January 23, 2007 | Cbonds
|Fitch Ratings-London/Milan-22 January 2007: Fitch Ratings has today assigned Ukraine Mortgage Loan Finance No.1 plc's Class A note an expected 'BBB-' (BBB minus) rating and Class B notes an expected rating of 'B+'. The Class C notes and the step-up interest due on Class A and B notes after the step up date (30 April 2014) are unrated. This is the first cross-border RMBS transaction out of Ukraine. The originator and seller of the mortgage portfolio is Privatbank JSCC (rated 'B'/'B'/Positive Outlook), the largest financial institution in the country. The final ratings are contingent on the receipt of final documents conforming to information already received.|
The transaction is a USD180 million securitisation of first-lien US dollar-denominated, Ukrainian law residential mortgage loans together with their ancillary rights. The ratings address timely payment of Class A interest, ultimate payment of Class B interest and ultimate payment of principal at the final legal maturity of the notes (30 December 2031) in accordance with the terms of the notes. The ratings do not address payment of step-up interest on the notes.

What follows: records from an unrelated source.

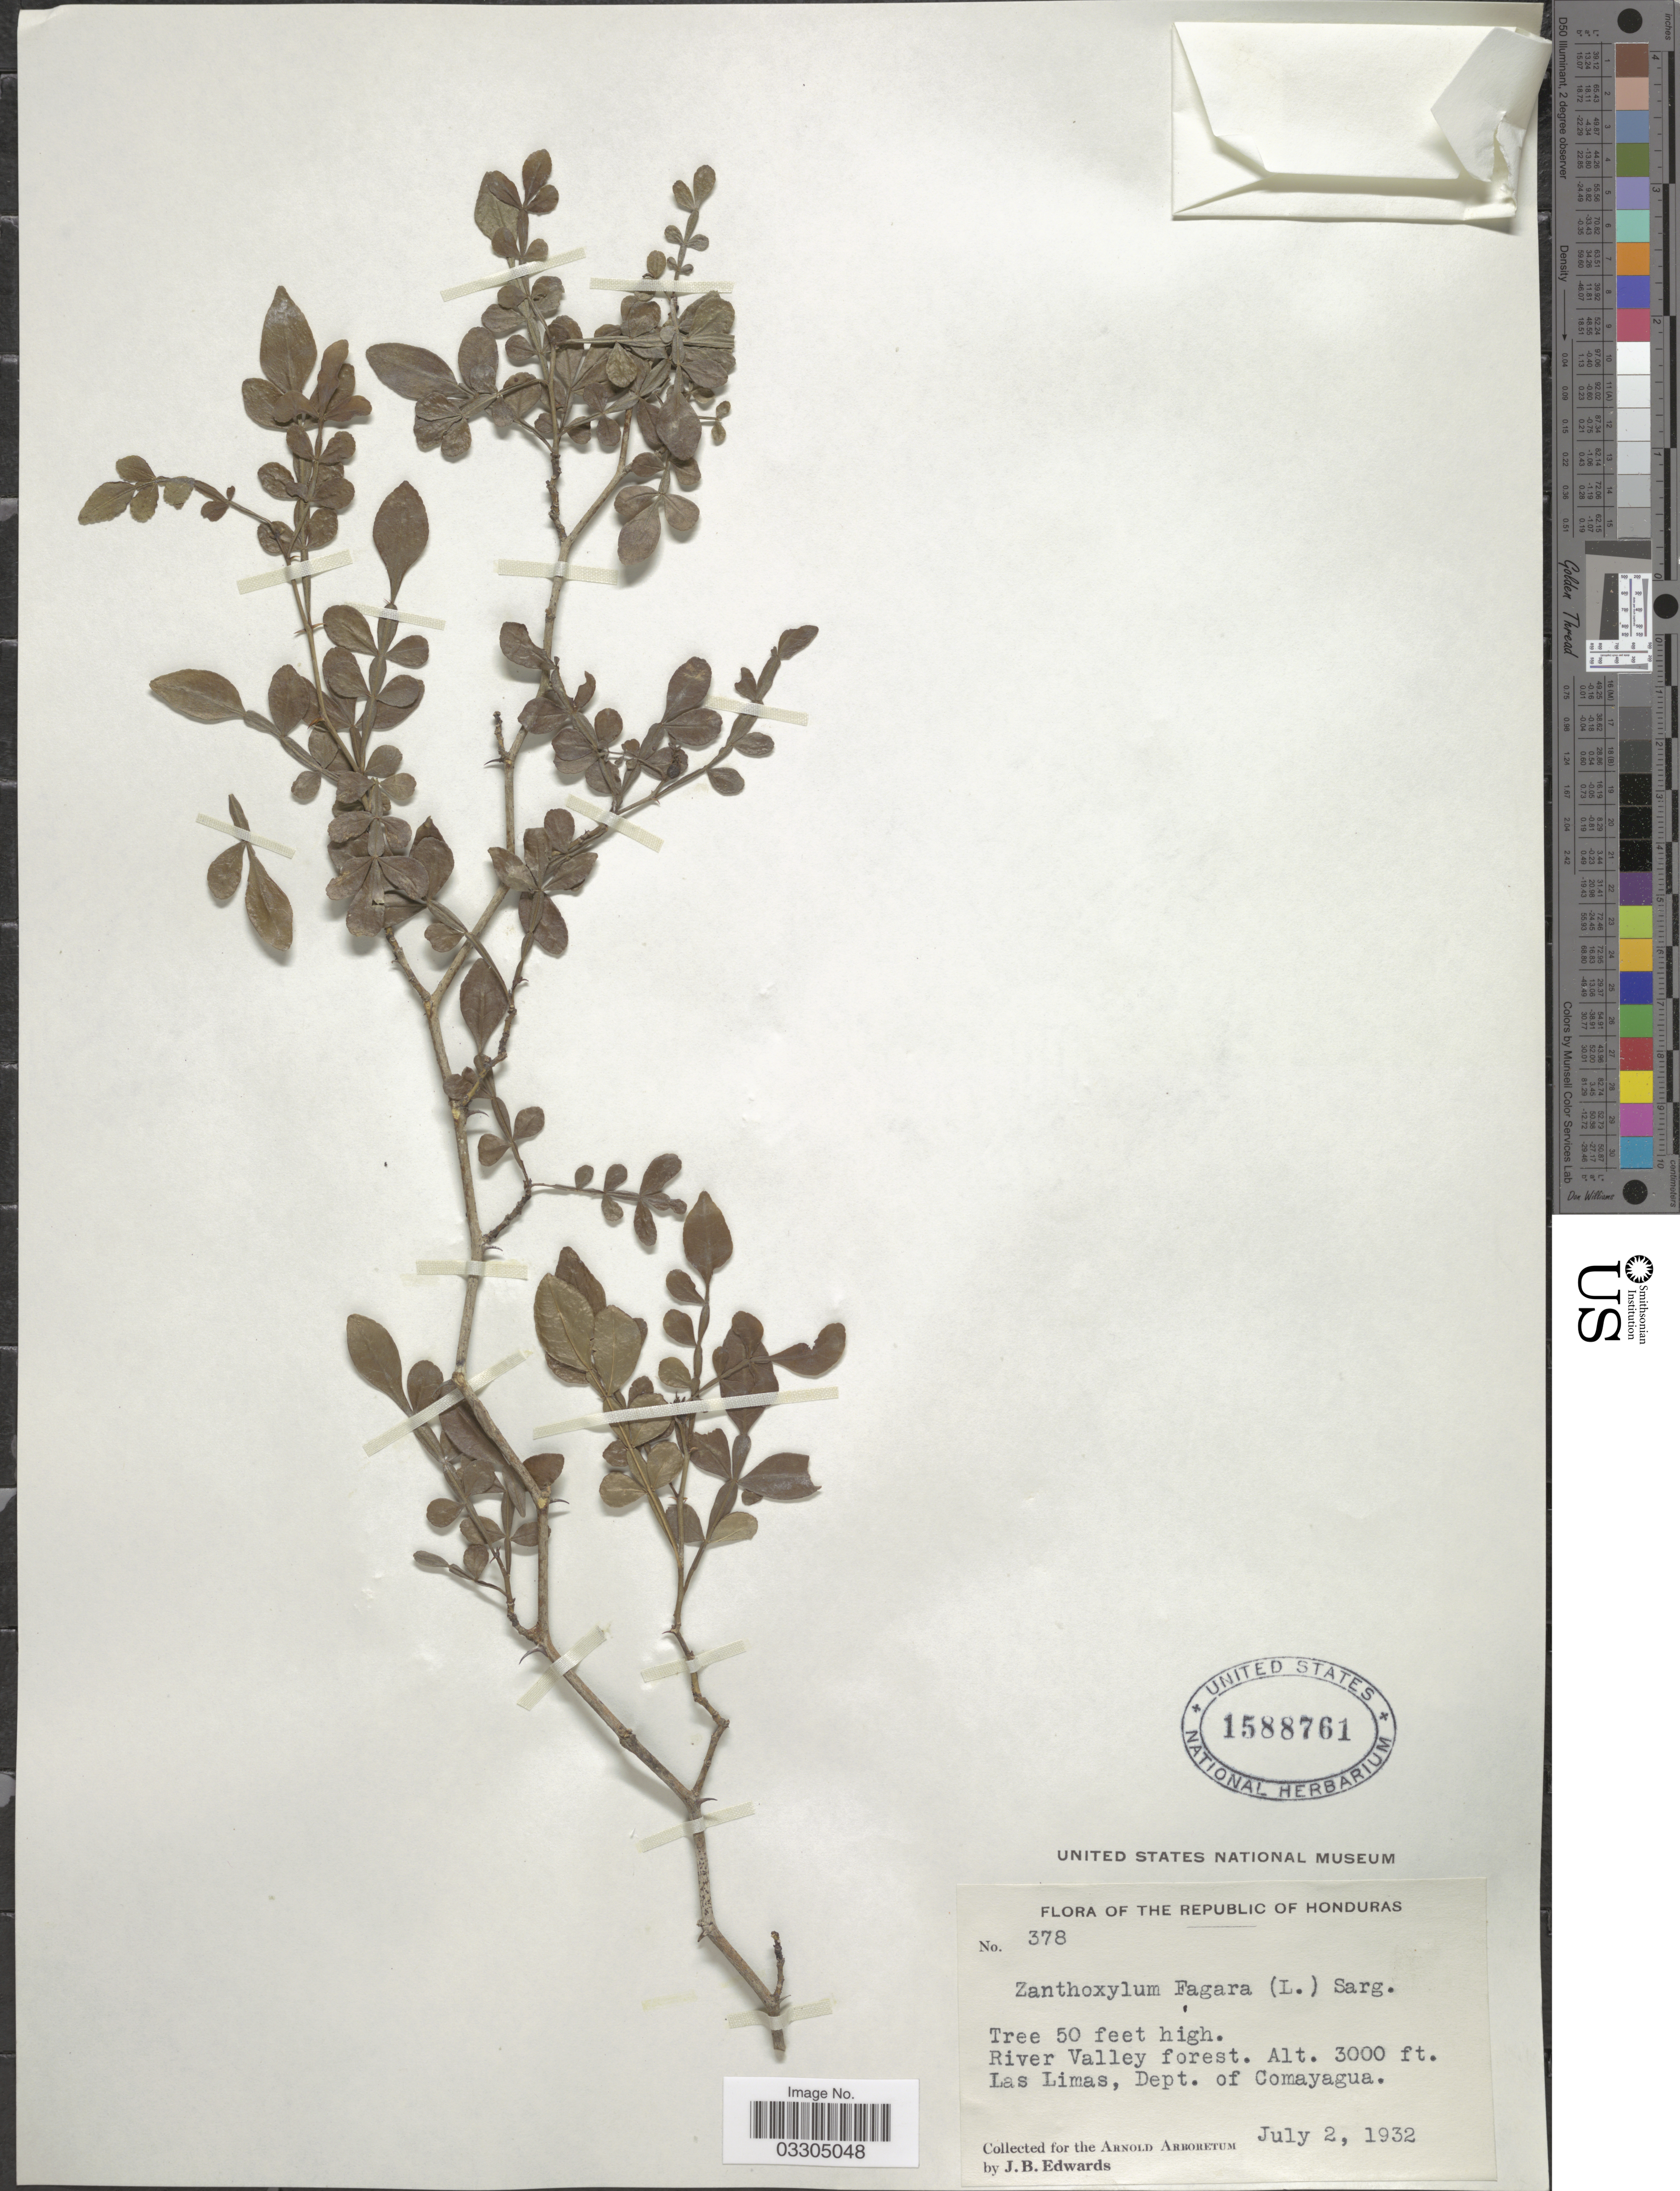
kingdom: Plantae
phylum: Tracheophyta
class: Magnoliopsida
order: Sapindales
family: Rutaceae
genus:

The expected ratings are based on the quality of the collateral, available credit enhancement, the underwriting and servicing capabilities of the originator and the legal structure of the transaction. Initial credit enhancement of 29.5% for the Class A notes will be provided by subordination of the Class B notes (20.5%), and the Class C notes (5%). A reserve fund of 4% is in place to cover defaults and potential liquidity shortfalls, while separate reserve funds are in place to cover set-off risks (1.07%) and hardening periods under a Political Risk Insurance policy (4.5%). A non-amortising reserve of 0.4% covers potential liquidity shortfalls due to commingling.
The mortgage assets are denominated in US dollars, which is common in Ukraine. As the notes are also denominated in US dollars, the transaction does not benefit from any exchange rate swap. However, as obligor income is denominated in local currency the analysis takes into account the effect of currency devaluation on loan performance. The Class A notes are rated above the 'BB-' (BB minus) Country Ceiling for Ukraine, and consequently the structure benefits from a political risk insurance that mitigates the risks associated with any restriction on the transfer of hard currency out of the country.
The transaction may also be vulnerable to event risks such as government intervention, including expropriation of property and a possible redenomination of the currency in which the assets are denominated. According to Nick Eisinger, Head of Emerging Markets Structured Finance at Fitch, "While these factors become more risky when rating above the sovereign rating and Country Ceiling, in Fitch's view, these risks are not associated with a rating stress of up to three notches above the Country Ceiling for this transaction." Nonetheless, this creates some credit linkage between the transaction rating and the 'BB-' (BB minus) rating of the Ukrainian sovereign.
The Ukrainian legal system is in a state of evolution, and the legal environment governing securitisation remains untested. The assignment of the assets and their ancillary rights relies on provisions on the Ukrainian general law as no specific securitisation law currently exists in Ukraine. The transaction legal opinions are able to confirm that the essential components of a true sale are achieved under the transaction documents, but they do carry some relatively heavy qualifications. Again, while the structural features of the transaction adequately mitigate these uncertainties, the ratings are nonetheless credit-linked to the rating of the originator.